Oleh: Dr. Baharrudin (Aktivis dan Pejuang Serikat Pekerja)
PELANGGARAN Asta Cita oleh Menteri Kesehatan merupakan Ancaman terhadap Implementasi kerukunan ber-Pancasila.
Beberapa kebijakan Menteri Kesehatan telah nyata-nyata melanggar prinsip-prinsip dalam Asta Cita Presiden, terutama yang berkaitan dengan hak asasi manusia, demokrasi, pengembangan sumber daya manusia, dan reformasi birokrasi.
Tindakan seperti memecah belah antar tenaga dokter dan perawat, anatara sesame dokter spesialis, komersialisasi rumah sakit vertikal, marginalisasi institusi pendidikan dalam pendidikan dokter spesialis, serta menyebarkan kebohongan-kebohongan.
Berbagai kebohongan itu berbungkus dengan (alasan) kebijaksanaan pemerintah untuk reformasi kesehatan, namun sebenarnya adalah abuse of power terhadap tenaga kesehatan dan tenaga medik yang dapat berdampak sistemik terhadap pembangunan nasional di sektor kesehatan dan pendidikan.
Contoh Kebijakan Bisnis berbungkus Reformasi Kesehatan:
1. RS vertikal difungsikan sebagai institusi bisnis, mengabaikan fungsi pelayanan publik dan pendidikan.
2. Peran institusi akademik dan kolegium dalam pendidikan dokter spesialis dilemahkan secara sistematis.
3. Praktik abuse of power terhadap dokter dan nakes yang berbau intimidasi, kesombongan, pembohongan2, senaknya mengeluarkan surat pemecatan, mutasi sepihak yang semuanya berpotensi pelanggaran HAM.
4. Melakukan pembelian massal dan besar2an alkes yang tidak dibutuhkan atau paling tidak adalah tidak dipersiapkan dengan baik SDM pelaksananya misalnya saja USG untuk PUSKESMAS dan alat hamper seratus alat cathlab jantung tapi tidak ada dokternya dilapangan. Yang menarik semua dengan harga mark up yang luar biasa.
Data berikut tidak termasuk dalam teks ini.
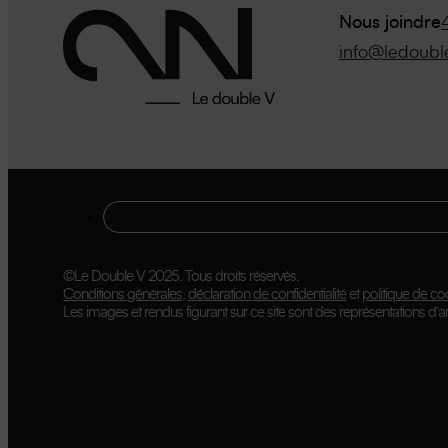
Nous joindre
info@ledoubl
©Le Double V 2025. Tous droits réservés.
Conditions générales
,
déclaration de confidentialité
et
politique de co
Les images et rendus figurant sur ce site sont des représentations d’art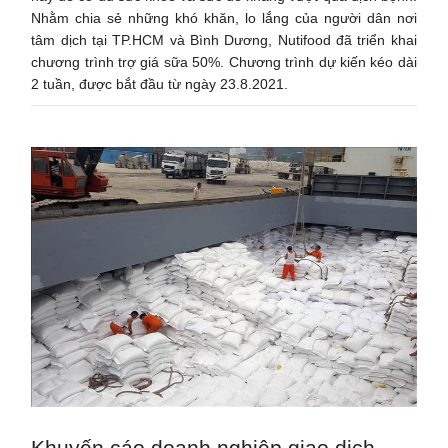
Nhằm chia sẻ những khó khăn, lo lắng của người dân nơi
tâm dịch tại TP.HCM và Bình Dương, Nutifood đã triển khai
chương trình trợ giá sữa 50%. Chương trình dự kiến kéo dài
2 tuần, được bắt đầu từ ngày 23.8.2021.
Khuyến cáo doanh nghiệp giao dịch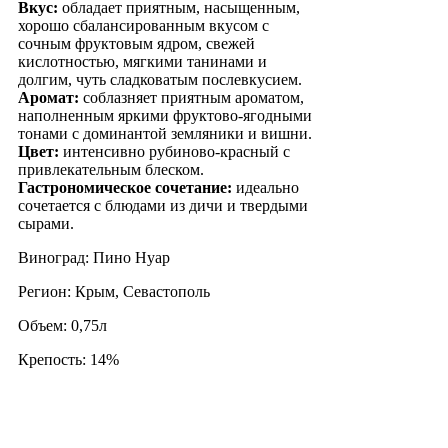
Вкус:
обладает приятным, насыщенным,
хорошо сбалансированным вкусом с
сочным фруктовым ядром, свежей
кислотностью, мягкими танинами и
долгим, чуть сладковатым послевкусием.
Аромат:
соблазняет приятным ароматом,
наполненным яркими фруктово-ягодными
тонами с доминантой земляники и вишни.
Цвет:
интенсивно рубиново-красный с
привлекательным блеском.
Гастрономическое сочетание:
идеально
сочетается с блюдами из дичи и твердыми
сырами.
Виноград: Пино Нуар
Регион: Крым, Севастополь
Объем: 0,75л
Крепость: 14%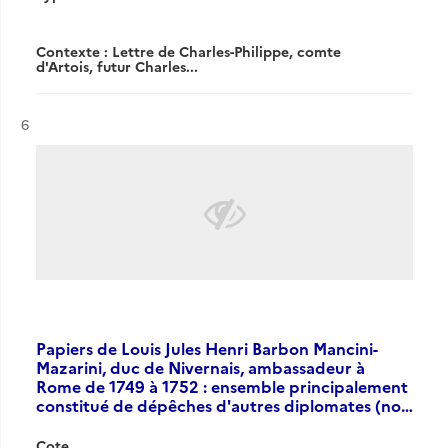
Contexte : Lettre de Charles-Philippe, comte
d'Artois, futur Charles...
Résultat n°
6
Papiers de Louis Jules Henri Barbon Mancini-
Mazarini, duc de Nivernais, ambassadeur à
Rome de 1749 à 1752 : ensemble principalement
constitué de dépêches d'autres diplomates (no…
Cote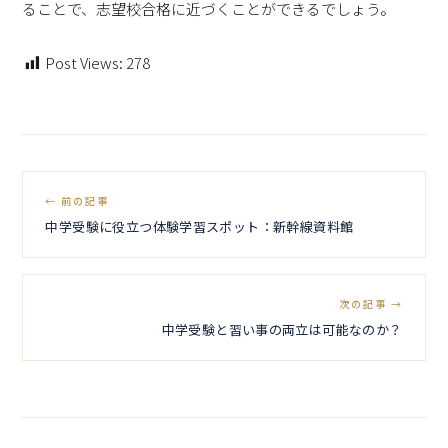
ることで、志望校合格に近づくことができるでしょう。
Post Views:
278
← 前の記事
中学受験に役立つ体験学習スポット：新幹線資料館
次の記事 →
中学受験と習い事の両立は可能なのか？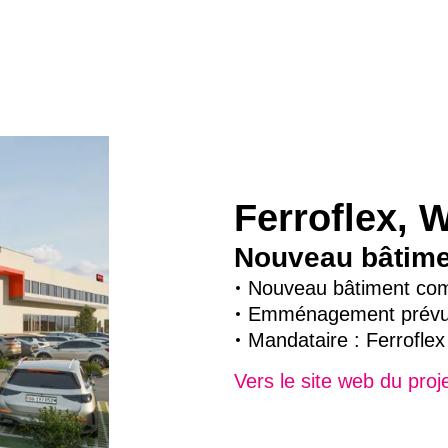
Ferroflex, 
Nouveau bâtime
Nouveau bâtiment com
Emménagement prévu 
Mandataire : Ferrofle
Vers le site web du proj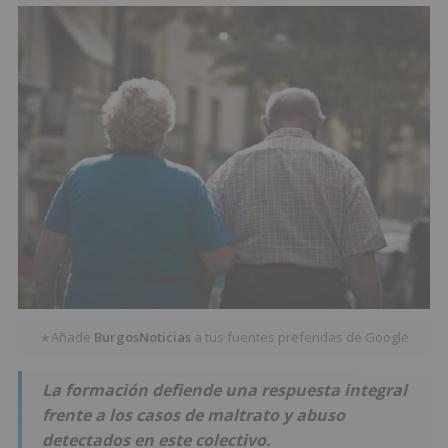
Añade
BurgosNoticias
a tus fuentes preferidas de Google
★
La formación defiende una respuesta integral
frente a los casos de maltrato y abuso
detectados en este colectivo.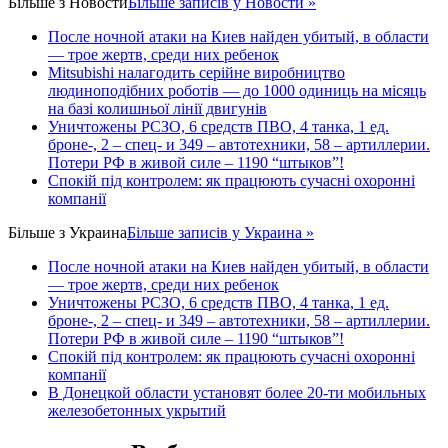
Більше з
Новости
Більше записів у Новости »
После ночной атаки на Киев найден убитый, в области
— трое жертв, среди них ребенок
Mitsubishi налагодить серійне виробництво
людиноподібних роботів — до 1000 одиниць на місяць
на базі колишньої лінії двигунів
Уничтожены РСЗО, 6 средств ПВО, 4 танка, 1 ед.
броне-, 2 – спец- и 349 – автотехники, 58 – артиллерии.
Потери РФ в живой силе – 1190 “штыков”!
Спокій під контролем: як працюють сучасні охоронні
компанії
Більше з
Украина
Більше записів у Украина »
После ночной атаки на Киев найден убитый, в области
— трое жертв, среди них ребенок
Уничтожены РСЗО, 6 средств ПВО, 4 танка, 1 ед.
броне-, 2 – спец- и 349 – автотехники, 58 – артиллерии.
Потери РФ в живой силе – 1190 “штыков”!
Спокій під контролем: як працюють сучасні охоронні
компанії
В Донецкой области установят более 20-ти мобильных
железобетонных укрытий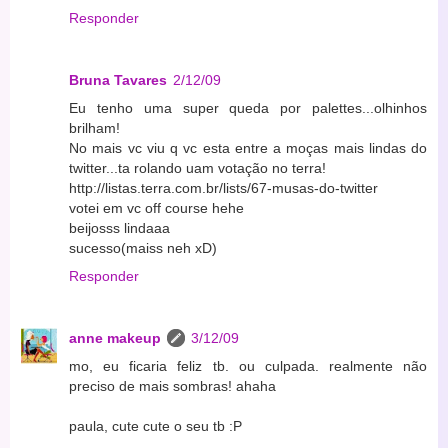
Responder
Bruna Tavares
2/12/09
Eu tenho uma super queda por palettes...olhinhos
brilham!
No mais vc viu q vc esta entre a moças mais lindas do
twitter...ta rolando uam votação no terra!
http://listas.terra.com.br/lists/67-musas-do-twitter
votei em vc off course hehe
beijosss lindaaa
sucesso(maiss neh xD)
Responder
anne makeup
3/12/09
mo, eu ficaria feliz tb. ou culpada. realmente não
preciso de mais sombras! ahaha
paula, cute cute o seu tb :P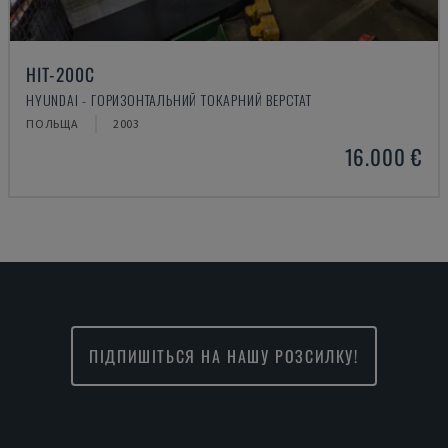
HIT-200C
HYUNDAI - ГОРИЗОНТАЛЬНИЙ ТОКАРНИЙ ВЕРСТАТ
ПОЛЬЩА
2003
16.000 €
ПІДПИШІТЬСЯ НА НАШУ РОЗСИЛКУ!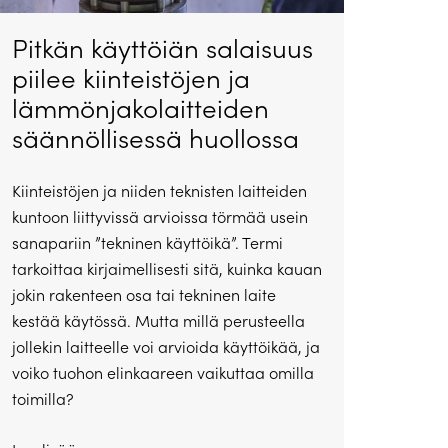
Pitkän käyttöiän salaisuus
piilee kiinteistöjen ja
lämmönjakolaitteiden
säännöllisessä huollossa
Kiinteistöjen ja niiden teknisten laitteiden
kuntoon liittyvissä arvioissa törmää usein
sanapariin ”tekninen käyttöikä”. Termi
tarkoittaa kirjaimellisesti sitä, kuinka kauan
jokin rakenteen osa tai tekninen laite
kestää käytössä. Mutta millä perusteella
jollekin laitteelle voi arvioida käyttöikää, ja
voiko tuohon elinkaareen vaikuttaa omilla
toimilla?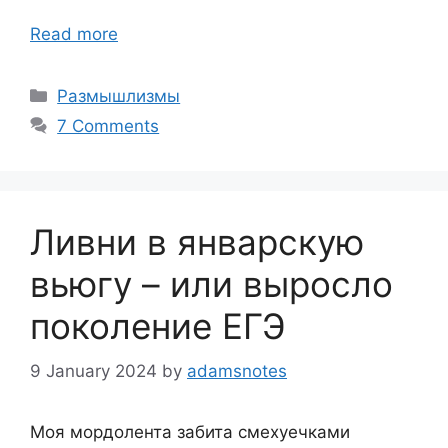
Read more
Categories
Размышлизмы
7 Comments
Ливни в январскую
вьюгу – или выросло
поколение ЕГЭ
9 January 2024
by
adamsnotes
Моя мордолента забита смехуечками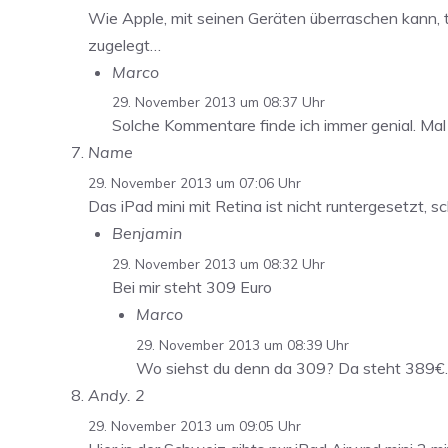
Wie Apple, mit seinen Geräten überraschen kann, t
zugelegt…
Marco
29. November 2013 um 08:37 Uhr
Solche Kommentare finde ich immer genial. Ma
Name
29. November 2013 um 07:06 Uhr
Das iPad mini mit Retina ist nicht runtergesetzt, s
Benjamin
29. November 2013 um 08:32 Uhr
Bei mir steht 309 Euro
Marco
29. November 2013 um 08:39 Uhr
Wo siehst du denn da 309? Da steht 389€.
Andy. 2
29. November 2013 um 09:05 Uhr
Dampak terhadap Asta Cita:
– Melanggar prinsip demokrasi dan HAM (Poin 1).
– Mengancam kualitas pendidikan dan lapangan kerja (Poin 3).
– Melemahkan pembangunan SDM dan keadilan layanan kesehatan (Poin 4).
– Menyimpang dari semangat hilirisasi dan pemerataan (Poin 5 & 6).
– Menghambat reformasi birokrasi (Poin 7).
Rekomendasi Kebijakan
1. Segera melakukan audit independen terhadap kebijakan RS vertikal termasuk kebijakan terhadap SDM RS Vertikal.
2. Segera mencabut Permenkes No 28 tentang Kolegium dan Konsil Kedokteran yang bermasalah sekaligus mengembalikan peran perguruan tinggi dan kolegium dalam pendidikan kedokteran.
3. Menghentikan praktik abuse of power dan PREMANISME BIROKRASI KHUSUSNYA di- DITJEN YANKES dan Ditjen SD di lingkungan Kementerian Kesehatan.
4. Menyusun ulang kebijakan kesehatan nasional berbasis nilai-nilai Asta Cita.
5. TIDAK MENCAMPURI URUSAN KEMENTERIAN DIKTI atau setidak2nya Melibatkan para pemangku kepentingan secara inklusif dan akuntabel dalam setiap proses kebijakan.
Kesimpulan.
Asta Cita bukan hanya janji politik, melainkan arah pembangunan nasional yang berlandaskan nilai-nilai keadilan, kemanusiaan, dan kemajuan.
Kebijakan Kementerian Kesehatan yang tidak sejalan dengan visi ini harus segera dikoreksi untuk menghindari krisis sistemik di sektor kesehatan dan pendidikan kedokteran Indonesia.
Semua cara berfikir dan Tindakan yang berpotensi melahirkan penyimpangan pada karakter Pancasila harus dirubah karena secara langsung atau tidak langsung akan menganggu pencapaian ASTA CITA PRESIDEN RI.